- [EXERCISE DETAILS]:
Using the records that follow, tally the lines containing the word "原厂模块" and state only the count.

Start of EXCERPTED DATA

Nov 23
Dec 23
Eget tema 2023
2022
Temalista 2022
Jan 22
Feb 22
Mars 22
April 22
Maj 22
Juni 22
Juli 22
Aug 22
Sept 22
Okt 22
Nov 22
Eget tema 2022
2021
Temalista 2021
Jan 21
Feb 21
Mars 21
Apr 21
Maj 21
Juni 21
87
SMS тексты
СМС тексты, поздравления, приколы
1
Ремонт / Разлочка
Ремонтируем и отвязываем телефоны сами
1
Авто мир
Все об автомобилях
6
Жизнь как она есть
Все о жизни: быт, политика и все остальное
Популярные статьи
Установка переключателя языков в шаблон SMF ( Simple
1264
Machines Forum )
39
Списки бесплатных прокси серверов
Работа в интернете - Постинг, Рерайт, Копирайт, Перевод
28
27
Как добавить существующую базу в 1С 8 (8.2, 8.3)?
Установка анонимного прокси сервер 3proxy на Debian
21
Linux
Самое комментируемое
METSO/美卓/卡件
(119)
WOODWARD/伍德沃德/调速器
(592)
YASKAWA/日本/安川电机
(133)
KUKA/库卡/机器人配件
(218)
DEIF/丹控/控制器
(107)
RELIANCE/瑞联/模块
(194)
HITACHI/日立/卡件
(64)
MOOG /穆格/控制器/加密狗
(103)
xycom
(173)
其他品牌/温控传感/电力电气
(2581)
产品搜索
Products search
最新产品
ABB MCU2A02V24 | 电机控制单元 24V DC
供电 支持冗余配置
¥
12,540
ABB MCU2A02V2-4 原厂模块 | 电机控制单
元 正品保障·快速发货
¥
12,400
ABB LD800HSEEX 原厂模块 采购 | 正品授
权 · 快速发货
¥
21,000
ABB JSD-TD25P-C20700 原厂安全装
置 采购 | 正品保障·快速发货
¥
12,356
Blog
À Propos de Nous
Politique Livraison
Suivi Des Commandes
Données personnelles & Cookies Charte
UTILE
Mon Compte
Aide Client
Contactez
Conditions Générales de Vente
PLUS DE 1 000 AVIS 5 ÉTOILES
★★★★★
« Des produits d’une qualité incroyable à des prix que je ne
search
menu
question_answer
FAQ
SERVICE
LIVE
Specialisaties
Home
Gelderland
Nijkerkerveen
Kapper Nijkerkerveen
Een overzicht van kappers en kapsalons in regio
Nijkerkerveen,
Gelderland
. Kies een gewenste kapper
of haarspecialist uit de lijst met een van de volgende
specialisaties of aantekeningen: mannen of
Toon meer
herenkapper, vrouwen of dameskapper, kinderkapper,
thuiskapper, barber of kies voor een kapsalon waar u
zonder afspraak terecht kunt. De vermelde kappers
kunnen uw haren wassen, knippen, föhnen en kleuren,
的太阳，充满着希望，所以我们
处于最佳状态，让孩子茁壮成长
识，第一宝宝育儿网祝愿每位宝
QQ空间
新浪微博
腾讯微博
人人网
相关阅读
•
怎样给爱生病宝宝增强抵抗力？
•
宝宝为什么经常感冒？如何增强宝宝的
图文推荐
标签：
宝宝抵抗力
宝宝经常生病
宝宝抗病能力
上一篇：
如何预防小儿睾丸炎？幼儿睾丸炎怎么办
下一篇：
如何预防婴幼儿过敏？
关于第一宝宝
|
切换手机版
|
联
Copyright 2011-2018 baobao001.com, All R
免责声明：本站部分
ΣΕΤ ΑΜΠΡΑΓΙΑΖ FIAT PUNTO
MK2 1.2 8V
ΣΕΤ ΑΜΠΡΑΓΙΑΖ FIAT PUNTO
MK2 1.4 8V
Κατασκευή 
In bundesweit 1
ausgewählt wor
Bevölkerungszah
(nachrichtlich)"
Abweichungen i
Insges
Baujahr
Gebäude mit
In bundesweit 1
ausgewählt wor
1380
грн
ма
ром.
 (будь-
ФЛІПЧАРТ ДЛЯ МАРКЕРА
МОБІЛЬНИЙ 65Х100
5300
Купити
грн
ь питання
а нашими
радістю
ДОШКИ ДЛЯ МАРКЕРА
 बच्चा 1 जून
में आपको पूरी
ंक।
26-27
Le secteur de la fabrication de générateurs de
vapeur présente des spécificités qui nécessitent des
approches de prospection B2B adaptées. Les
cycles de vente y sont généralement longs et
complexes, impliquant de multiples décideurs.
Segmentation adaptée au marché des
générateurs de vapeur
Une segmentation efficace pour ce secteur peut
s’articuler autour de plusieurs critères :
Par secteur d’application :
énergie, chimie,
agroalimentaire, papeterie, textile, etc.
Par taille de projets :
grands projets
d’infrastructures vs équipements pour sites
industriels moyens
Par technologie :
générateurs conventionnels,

End of EXCERPTED DATA

- [COMPLETED TASK]:
2